### ASSIGNMENT
List every line below containing "name".

### SUPPLIED DATA
__________________________________________________
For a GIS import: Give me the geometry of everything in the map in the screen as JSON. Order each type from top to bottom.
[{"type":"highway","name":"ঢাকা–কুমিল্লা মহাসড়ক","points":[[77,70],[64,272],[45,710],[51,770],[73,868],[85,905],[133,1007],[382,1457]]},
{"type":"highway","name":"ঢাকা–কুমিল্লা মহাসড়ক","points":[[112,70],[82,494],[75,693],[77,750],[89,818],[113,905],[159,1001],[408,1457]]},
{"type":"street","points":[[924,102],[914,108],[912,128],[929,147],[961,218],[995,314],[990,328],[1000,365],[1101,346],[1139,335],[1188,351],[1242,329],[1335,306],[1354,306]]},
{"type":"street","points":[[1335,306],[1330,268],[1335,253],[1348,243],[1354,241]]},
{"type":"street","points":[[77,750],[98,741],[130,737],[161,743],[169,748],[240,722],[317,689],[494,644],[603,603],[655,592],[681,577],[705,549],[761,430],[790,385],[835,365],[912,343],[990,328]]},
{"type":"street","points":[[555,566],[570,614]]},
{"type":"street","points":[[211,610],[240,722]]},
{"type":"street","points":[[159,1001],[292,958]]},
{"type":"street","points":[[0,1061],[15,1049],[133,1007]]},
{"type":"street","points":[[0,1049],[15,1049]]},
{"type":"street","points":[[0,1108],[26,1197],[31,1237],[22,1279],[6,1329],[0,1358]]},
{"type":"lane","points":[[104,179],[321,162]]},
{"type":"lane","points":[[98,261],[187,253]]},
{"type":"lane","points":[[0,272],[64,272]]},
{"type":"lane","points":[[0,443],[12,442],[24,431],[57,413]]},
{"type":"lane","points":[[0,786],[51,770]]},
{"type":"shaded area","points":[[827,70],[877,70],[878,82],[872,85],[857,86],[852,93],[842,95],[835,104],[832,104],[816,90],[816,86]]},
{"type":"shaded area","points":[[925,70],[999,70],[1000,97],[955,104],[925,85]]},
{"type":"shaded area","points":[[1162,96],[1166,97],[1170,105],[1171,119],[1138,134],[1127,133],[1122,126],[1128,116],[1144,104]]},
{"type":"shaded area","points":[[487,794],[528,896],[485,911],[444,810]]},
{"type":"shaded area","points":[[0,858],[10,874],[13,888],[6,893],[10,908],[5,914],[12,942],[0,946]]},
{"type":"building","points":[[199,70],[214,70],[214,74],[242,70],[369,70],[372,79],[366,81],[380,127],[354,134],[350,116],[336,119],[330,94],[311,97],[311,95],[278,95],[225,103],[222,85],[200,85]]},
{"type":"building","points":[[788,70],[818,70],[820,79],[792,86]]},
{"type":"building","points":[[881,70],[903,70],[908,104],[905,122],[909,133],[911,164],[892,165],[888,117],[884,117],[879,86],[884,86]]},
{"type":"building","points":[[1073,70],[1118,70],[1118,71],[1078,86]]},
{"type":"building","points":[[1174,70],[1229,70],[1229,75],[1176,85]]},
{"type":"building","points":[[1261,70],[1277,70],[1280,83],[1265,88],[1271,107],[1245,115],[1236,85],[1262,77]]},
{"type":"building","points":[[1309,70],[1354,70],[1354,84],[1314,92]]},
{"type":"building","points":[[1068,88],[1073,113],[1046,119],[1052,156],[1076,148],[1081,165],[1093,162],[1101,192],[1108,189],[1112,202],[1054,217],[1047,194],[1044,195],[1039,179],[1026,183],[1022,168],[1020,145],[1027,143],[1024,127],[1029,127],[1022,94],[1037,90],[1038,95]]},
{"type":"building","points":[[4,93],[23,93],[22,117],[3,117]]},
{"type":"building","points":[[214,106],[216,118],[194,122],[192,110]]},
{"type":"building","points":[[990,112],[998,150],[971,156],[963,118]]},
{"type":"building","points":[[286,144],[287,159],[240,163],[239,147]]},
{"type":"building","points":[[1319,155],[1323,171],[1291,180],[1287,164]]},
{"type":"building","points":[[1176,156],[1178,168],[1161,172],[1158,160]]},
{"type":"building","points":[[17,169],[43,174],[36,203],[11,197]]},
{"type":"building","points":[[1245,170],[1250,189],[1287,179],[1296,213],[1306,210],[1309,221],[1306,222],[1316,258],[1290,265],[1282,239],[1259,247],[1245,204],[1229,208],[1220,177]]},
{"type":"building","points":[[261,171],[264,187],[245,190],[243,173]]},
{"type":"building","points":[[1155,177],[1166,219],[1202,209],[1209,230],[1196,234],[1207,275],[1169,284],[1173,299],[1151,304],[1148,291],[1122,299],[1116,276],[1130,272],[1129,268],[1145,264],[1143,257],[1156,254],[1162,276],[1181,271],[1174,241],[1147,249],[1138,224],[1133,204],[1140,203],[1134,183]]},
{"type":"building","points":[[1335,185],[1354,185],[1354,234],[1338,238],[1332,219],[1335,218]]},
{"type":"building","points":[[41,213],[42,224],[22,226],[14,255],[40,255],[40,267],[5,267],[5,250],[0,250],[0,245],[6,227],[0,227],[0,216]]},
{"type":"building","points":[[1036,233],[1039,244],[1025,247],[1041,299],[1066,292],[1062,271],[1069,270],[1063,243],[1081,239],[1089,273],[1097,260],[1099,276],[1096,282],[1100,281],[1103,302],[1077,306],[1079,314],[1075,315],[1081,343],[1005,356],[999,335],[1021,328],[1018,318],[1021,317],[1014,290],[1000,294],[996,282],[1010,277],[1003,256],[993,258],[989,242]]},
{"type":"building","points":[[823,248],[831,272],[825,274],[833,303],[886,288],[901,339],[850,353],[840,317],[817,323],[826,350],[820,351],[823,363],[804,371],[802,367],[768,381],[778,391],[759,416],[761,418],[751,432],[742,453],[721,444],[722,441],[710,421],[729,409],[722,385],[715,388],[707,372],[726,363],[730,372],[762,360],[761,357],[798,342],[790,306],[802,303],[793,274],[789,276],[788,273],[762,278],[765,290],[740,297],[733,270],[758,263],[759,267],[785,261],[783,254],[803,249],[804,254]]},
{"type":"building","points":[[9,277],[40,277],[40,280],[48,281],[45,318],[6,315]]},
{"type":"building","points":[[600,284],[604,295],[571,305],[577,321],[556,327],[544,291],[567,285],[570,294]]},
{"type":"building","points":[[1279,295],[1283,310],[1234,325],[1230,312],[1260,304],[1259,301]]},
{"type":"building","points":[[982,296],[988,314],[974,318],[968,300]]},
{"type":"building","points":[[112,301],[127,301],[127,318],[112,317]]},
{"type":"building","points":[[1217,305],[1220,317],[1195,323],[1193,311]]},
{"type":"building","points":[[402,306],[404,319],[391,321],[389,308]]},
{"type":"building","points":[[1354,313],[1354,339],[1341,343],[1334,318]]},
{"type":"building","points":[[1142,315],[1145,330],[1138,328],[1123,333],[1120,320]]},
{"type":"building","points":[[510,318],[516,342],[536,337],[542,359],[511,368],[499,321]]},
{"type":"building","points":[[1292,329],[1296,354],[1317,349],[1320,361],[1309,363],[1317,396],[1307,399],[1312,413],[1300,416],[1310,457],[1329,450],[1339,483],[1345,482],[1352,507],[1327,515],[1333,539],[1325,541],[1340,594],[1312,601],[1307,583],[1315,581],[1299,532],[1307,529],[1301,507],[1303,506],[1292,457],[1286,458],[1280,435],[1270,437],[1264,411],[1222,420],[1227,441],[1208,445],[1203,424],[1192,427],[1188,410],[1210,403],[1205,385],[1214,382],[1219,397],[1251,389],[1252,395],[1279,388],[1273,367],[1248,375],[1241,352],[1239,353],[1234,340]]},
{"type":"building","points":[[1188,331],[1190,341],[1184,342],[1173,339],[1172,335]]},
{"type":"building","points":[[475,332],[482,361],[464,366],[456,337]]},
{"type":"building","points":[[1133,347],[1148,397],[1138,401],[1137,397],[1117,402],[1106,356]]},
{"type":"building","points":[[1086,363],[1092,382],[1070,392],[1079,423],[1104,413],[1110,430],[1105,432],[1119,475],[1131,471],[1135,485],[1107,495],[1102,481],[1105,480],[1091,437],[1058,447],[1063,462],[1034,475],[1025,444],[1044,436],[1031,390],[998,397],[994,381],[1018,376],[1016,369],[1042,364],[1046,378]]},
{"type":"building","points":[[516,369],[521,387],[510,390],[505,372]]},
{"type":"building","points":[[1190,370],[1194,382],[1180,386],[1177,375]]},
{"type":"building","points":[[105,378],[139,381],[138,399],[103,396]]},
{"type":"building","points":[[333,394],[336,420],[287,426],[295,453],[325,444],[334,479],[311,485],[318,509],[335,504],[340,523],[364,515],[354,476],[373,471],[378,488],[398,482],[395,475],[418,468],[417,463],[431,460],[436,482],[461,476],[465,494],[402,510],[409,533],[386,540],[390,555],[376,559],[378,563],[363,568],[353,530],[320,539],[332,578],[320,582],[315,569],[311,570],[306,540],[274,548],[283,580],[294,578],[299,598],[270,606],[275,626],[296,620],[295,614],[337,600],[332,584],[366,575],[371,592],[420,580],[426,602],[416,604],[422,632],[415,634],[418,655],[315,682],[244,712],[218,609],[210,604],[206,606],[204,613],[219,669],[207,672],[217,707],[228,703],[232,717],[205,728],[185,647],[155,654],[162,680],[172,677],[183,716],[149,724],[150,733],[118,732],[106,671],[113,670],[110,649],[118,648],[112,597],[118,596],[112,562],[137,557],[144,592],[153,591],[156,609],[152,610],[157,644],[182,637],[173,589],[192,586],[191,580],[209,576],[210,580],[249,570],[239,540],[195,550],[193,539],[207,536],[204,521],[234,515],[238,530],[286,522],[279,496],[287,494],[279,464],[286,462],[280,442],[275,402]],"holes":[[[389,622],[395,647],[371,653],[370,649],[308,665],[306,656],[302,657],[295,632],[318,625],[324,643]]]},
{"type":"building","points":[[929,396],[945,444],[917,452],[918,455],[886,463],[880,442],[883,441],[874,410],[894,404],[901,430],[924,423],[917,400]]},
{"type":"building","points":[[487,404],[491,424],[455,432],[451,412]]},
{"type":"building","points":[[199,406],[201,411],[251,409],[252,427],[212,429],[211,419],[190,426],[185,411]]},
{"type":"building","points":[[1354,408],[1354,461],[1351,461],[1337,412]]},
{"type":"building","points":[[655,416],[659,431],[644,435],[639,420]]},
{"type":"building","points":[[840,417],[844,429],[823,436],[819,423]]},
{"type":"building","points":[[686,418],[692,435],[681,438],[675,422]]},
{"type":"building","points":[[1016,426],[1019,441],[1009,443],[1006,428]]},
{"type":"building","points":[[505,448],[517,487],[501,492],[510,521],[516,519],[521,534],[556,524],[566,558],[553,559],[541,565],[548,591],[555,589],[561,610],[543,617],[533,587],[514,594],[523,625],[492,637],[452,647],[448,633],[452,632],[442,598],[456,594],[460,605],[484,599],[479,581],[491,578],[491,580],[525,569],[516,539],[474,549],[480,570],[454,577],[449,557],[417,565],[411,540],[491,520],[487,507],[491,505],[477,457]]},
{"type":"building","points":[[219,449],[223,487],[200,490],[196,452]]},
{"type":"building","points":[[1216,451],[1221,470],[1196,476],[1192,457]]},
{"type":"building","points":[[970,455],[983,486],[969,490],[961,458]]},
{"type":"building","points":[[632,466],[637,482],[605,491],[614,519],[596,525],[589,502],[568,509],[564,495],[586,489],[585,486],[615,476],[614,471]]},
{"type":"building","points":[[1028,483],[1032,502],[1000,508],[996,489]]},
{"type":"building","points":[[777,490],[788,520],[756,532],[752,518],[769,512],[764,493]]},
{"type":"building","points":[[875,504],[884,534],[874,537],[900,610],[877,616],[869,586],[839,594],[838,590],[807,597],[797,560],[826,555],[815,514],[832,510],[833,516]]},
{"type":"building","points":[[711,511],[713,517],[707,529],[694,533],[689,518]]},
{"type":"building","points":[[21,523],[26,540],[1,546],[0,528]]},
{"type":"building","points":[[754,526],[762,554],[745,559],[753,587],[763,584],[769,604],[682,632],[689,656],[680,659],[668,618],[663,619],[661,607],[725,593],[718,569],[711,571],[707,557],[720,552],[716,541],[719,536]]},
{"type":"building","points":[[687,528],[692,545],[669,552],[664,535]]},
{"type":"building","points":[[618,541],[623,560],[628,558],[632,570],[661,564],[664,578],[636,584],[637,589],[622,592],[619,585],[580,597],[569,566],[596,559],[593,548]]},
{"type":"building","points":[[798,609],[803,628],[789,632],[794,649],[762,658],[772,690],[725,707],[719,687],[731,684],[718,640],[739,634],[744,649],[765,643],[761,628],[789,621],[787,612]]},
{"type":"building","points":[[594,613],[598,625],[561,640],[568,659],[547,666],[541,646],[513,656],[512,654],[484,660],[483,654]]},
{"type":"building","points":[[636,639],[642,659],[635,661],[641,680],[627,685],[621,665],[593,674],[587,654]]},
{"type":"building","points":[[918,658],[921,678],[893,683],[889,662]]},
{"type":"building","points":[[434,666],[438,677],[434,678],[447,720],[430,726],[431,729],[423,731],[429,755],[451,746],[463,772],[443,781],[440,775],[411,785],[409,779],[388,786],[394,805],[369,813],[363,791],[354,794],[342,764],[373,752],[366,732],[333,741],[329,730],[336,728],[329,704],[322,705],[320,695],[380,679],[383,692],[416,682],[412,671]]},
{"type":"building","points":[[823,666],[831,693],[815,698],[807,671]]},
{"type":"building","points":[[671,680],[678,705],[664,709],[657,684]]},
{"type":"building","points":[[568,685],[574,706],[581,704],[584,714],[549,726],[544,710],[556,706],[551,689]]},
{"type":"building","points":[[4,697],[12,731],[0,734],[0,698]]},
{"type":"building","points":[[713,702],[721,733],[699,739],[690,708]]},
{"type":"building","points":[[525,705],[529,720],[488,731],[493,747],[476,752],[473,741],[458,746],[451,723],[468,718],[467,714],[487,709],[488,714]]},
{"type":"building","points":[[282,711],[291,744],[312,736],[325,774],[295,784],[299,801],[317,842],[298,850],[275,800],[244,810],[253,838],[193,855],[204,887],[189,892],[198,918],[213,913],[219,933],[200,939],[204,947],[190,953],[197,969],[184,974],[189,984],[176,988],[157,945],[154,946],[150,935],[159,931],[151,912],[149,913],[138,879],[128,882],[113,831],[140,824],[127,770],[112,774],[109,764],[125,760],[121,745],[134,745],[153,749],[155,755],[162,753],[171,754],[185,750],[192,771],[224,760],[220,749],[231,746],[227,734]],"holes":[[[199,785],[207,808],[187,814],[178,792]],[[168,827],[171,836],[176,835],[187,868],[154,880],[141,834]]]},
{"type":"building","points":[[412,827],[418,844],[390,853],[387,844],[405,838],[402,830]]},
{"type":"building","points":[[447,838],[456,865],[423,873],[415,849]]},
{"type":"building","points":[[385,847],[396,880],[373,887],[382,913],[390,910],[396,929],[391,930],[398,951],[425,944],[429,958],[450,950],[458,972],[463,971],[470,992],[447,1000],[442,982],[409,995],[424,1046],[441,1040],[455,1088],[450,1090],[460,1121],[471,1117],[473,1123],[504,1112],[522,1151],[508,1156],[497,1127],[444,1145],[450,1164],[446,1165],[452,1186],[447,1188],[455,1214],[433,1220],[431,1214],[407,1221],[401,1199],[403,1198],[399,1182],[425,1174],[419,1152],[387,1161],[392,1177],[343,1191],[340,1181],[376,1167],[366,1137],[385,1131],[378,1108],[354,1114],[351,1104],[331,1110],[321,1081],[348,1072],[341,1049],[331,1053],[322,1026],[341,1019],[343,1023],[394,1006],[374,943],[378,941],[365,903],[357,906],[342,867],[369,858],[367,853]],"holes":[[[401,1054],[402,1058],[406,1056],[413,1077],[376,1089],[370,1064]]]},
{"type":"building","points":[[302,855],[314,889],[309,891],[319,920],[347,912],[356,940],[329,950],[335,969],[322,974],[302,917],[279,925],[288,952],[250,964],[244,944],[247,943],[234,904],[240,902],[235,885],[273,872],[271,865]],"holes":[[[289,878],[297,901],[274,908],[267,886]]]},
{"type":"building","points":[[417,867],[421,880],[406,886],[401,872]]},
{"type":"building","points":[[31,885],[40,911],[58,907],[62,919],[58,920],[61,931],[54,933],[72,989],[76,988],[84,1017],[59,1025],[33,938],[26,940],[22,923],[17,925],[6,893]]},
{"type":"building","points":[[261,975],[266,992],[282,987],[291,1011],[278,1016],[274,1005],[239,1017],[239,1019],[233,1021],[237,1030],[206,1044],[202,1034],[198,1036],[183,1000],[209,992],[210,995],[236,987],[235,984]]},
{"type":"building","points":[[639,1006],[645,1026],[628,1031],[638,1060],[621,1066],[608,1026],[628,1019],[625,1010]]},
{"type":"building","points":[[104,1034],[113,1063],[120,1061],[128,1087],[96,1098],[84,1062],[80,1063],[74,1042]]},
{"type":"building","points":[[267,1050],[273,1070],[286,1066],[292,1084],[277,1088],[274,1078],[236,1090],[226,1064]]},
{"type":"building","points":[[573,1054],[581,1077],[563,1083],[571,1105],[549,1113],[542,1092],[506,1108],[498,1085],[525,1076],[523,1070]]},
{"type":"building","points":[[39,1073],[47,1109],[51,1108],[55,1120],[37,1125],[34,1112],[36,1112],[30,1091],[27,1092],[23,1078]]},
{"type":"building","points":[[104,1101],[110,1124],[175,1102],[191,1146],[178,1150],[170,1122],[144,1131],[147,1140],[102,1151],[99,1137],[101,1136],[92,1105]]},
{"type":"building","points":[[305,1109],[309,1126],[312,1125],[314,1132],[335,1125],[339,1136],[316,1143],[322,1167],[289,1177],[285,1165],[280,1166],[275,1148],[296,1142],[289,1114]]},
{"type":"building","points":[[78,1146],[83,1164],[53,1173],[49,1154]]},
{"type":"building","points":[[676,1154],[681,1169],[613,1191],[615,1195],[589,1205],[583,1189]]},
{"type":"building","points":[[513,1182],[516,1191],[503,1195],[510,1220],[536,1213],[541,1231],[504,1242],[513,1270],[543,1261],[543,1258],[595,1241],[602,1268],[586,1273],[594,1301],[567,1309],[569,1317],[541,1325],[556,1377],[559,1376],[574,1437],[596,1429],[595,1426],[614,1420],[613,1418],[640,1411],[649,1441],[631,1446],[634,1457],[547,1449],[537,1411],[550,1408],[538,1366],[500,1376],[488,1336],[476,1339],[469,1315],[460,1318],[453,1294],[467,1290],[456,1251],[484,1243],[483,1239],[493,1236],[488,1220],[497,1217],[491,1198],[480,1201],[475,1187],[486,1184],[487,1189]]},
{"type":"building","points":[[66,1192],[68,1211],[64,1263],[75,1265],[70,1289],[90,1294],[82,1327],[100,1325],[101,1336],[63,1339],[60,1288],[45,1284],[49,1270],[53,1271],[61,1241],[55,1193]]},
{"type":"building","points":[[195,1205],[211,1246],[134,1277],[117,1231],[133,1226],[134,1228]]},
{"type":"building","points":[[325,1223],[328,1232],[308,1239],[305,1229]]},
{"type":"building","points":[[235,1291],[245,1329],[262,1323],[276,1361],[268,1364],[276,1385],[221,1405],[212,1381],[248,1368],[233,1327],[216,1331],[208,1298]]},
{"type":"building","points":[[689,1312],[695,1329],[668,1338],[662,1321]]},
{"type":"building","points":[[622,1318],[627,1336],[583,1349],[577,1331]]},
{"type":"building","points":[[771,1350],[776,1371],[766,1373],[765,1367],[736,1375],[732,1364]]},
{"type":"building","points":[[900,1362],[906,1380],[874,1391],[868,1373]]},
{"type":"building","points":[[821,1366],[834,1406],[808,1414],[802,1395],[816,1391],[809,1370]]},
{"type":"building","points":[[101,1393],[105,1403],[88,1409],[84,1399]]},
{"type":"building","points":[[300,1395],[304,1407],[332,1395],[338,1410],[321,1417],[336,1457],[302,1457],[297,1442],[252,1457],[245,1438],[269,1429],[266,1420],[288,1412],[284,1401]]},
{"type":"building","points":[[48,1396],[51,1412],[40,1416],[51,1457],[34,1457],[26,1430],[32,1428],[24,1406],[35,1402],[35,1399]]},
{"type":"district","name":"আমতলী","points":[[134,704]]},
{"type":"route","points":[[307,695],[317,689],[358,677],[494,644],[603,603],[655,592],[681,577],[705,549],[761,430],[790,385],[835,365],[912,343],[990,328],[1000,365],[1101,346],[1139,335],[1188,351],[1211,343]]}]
__________________________________________________
### EXPECTED ANSWER
[{"type":"highway","name":"ঢাকা–কুমিল্লা মহাসড়ক","points":[[77,70],[64,272],[45,710],[51,770],[73,868],[85,905],[133,1007],[382,1457]]},
{"type":"highway","name":"ঢাকা–কুমিল্লা মহাসড়ক","points":[[112,70],[82,494],[75,693],[77,750],[89,818],[113,905],[159,1001],[408,1457]]},
{"type":"district","name":"আমতলী","points":[[134,704]]},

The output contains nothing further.